[Work instructions] An exact printout of all the entries is required.

= Beginning of Section =

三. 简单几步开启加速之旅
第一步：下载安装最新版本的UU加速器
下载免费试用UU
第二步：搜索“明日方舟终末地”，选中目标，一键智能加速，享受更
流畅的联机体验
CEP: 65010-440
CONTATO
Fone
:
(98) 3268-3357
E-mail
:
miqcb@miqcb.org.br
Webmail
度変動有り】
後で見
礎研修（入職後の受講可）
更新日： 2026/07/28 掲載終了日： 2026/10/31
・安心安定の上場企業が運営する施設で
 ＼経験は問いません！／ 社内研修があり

= End of Section =

[Expected answer]
三. 简单几步开启加速之旅
第一步：下载安装最新版本的UU加速器
下载免费试用UU
第二步：搜索“明日方舟终末地”，选中目标，一键智能加速，享受更
流畅的联机体验
CEP: 65010-440
CONTATO
Fone
:
(98) 3268-3357
E-mail
:
miqcb@miqcb.org.br
Webmail
度変動有り】
後で見
礎研修（入職後の受講可）
更新日： 2026/07/28 掲載終了日： 2026/10/31
・安心安定の上場企業が運営する施設で
 ＼経験は問いません！／ 社内研修があり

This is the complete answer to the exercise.